◆ What the exercise asks
The copy you return must match the listing word for word and carry no pictures.

"""

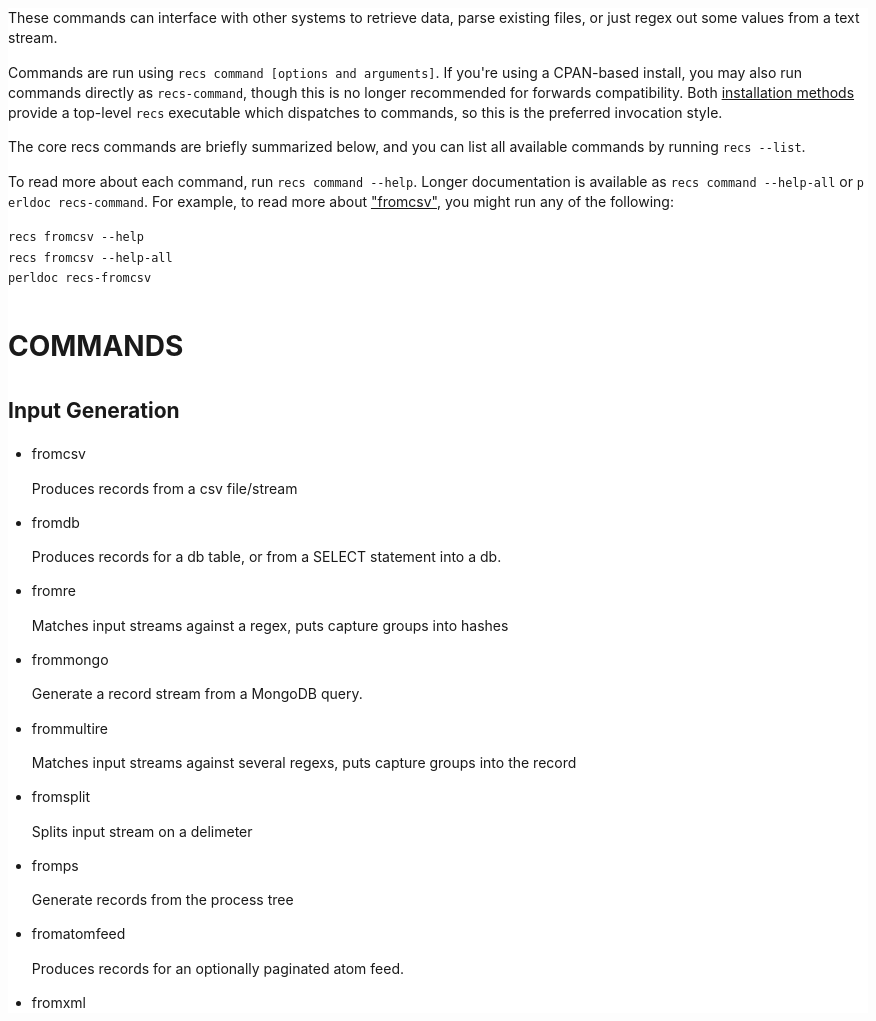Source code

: These commands can interface with other systems to retrieve data, parse existing
files, or just regex out some values from a text stream.

Commands are run using `recs command [options and arguments]`.  If you're using
a CPAN-based install, you may also run commands directly as `recs-command`,
though this is no longer recommended for forwards compatibility.  Both
[installation methods](#installation) provide a top-level `recs` executable
which dispatches to commands, so this is the preferred invocation style.

The core recs commands are briefly summarized below, and you can list all
available commands by running `recs --list`.

To read more about each command, run `recs command --help`.  Longer
documentation is available as `recs command --help-all` or `perldoc recs-command`.
For example, to read more about ["fromcsv"](#fromcsv), you might run any of the
following:

    recs fromcsv --help
    recs fromcsv --help-all
    perldoc recs-fromcsv

# COMMANDS

## Input Generation

- fromcsv

    Produces records from a csv file/stream

- fromdb

    Produces records for a db table, or from a SELECT statement into a db.

- fromre

    Matches input streams against a regex, puts capture groups into hashes

- frommongo

    Generate a record stream from a MongoDB query.

- frommultire

    Matches input streams against several regexs, puts capture groups into the record

- fromsplit

    Splits input stream on a delimeter

- fromps

    Generate records from the process tree

- fromatomfeed

    Produces records for an optionally paginated atom feed.

- fromxml
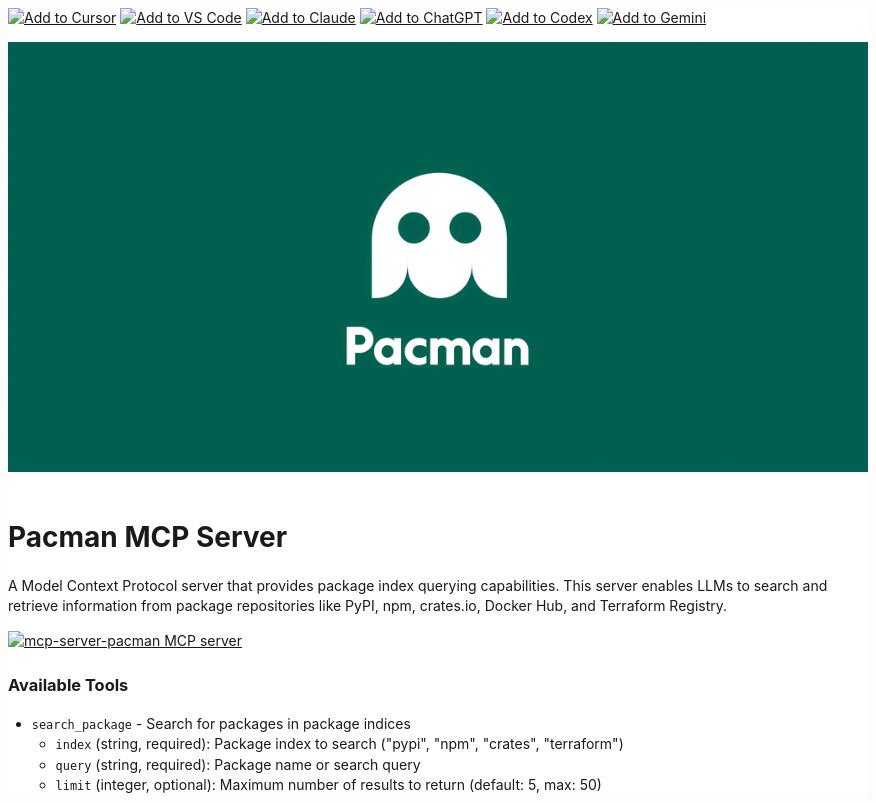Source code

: [![Add to Cursor](https://fastmcp.me/badges/cursor_dark.svg)](https://fastmcp.me/MCP/Details/1126/package-manager)
[![Add to VS Code](https://fastmcp.me/badges/vscode_dark.svg)](https://fastmcp.me/MCP/Details/1126/package-manager)
[![Add to Claude](https://fastmcp.me/badges/claude_dark.svg)](https://fastmcp.me/MCP/Details/1126/package-manager)
[![Add to ChatGPT](https://fastmcp.me/badges/chatgpt_dark.svg)](https://fastmcp.me/MCP/Details/1126/package-manager)
[![Add to Codex](https://fastmcp.me/badges/codex_dark.svg)](https://fastmcp.me/MCP/Details/1126/package-manager)
[![Add to Gemini](https://fastmcp.me/badges/gemini_dark.svg)](https://fastmcp.me/MCP/Details/1126/package-manager)

![Pacman Logo](media/logo.png)

# Pacman MCP Server

A Model Context Protocol server that provides package index querying capabilities. This server enables LLMs to search and retrieve information from package repositories like PyPI, npm, crates.io, Docker Hub, and Terraform Registry.

<a href="https://glama.ai/mcp/servers/@oborchers/mcp-server-pacman">
  <img width="380" height="200" src="https://glama.ai/mcp/servers/@oborchers/mcp-server-pacman/badge" alt="mcp-server-pacman MCP server" />
</a>

### Available Tools

- `search_package` - Search for packages in package indices
    - `index` (string, required): Package index to search ("pypi", "npm", "crates", "terraform")
    - `query` (string, required): Package name or search query
    - `limit` (integer, optional): Maximum number of results to return (default: 5, max: 50)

"""

◆ Reply to the exercise
Source code

: These commands can interface with other systems to retrieve data, parse existing
files, or just regex out some values from a text stream.

Commands are run using `recs command [options and arguments]`.  If you're using
a CPAN-based install, you may also run commands directly as `recs-command`,
though this is no longer recommended for forwards compatibility.  Both
[installation methods](#installation) provide a top-level `recs` executable
which dispatches to commands, so this is the preferred invocation style.

The core recs commands are briefly summarized below, and you can list all
available commands by running `recs --list`.

To read more about each command, run `recs command --help`.  Longer
documentation is available as `recs command --help-all` or `perldoc recs-command`.
For example, to read more about ["fromcsv"](#fromcsv), you might run any of the
following:

    recs fromcsv --help
    recs fromcsv --help-all
    perldoc recs-fromcsv

# COMMANDS

## Input Generation

- fromcsv

    Produces records from a csv file/stream

- fromdb

    Produces records for a db table, or from a SELECT statement into a db.

- fromre

    Matches input streams against a regex, puts capture groups into hashes

- frommongo

    Generate a record stream from a MongoDB query.

- frommultire

    Matches input streams against several regexs, puts capture groups into the record

- fromsplit

    Splits input stream on a delimeter

- fromps

    Generate records from the process tree

- fromatomfeed

    Produces records for an optionally paginated atom feed.

- fromxml
Source code

: [![Add to Cursor](https://fastmcp.me/badges/cursor_dark.svg)](https://fastmcp.me/MCP/Details/1126/package-manager)
[![Add to VS Code](https://fastmcp.me/badges/vscode_dark.svg)](https://fastmcp.me/MCP/Details/1126/package-manager)
[![Add to Claude](https://fastmcp.me/badges/claude_dark.svg)](https://fastmcp.me/MCP/Details/1126/package-manager)
[![Add to ChatGPT](https://fastmcp.me/badges/chatgpt_dark.svg)](https://fastmcp.me/MCP/Details/1126/package-manager)
[![Add to Codex](https://fastmcp.me/badges/codex_dark.svg)](https://fastmcp.me/MCP/Details/1126/package-manager)
[![Add to Gemini](https://fastmcp.me/badges/gemini_dark.svg)](https://fastmcp.me/MCP/Details/1126/package-manager)

![Pacman Logo](media/logo.png)

# Pacman MCP Server

A Model Context Protocol server that provides package index querying capabilities. This server enables LLMs to search and retrieve information from package repositories like PyPI, npm, crates.io, Docker Hub, and Terraform Registry.

<a href="https://glama.ai/mcp/servers/@oborchers/mcp-server-pacman">
  <img width="380" height="200" src="https://glama.ai/mcp/servers/@oborchers/mcp-server-pacman/badge" alt="mcp-server-pacman MCP server" />
</a>

### Available Tools

- `search_package` - Search for packages in package indices
    - `index` (string, required): Package index to search ("pypi", "npm", "crates", "terraform")
    - `query` (string, required): Package name or search query
    - `limit` (integer, optional): Maximum number of results to return (default: 5, max: 50)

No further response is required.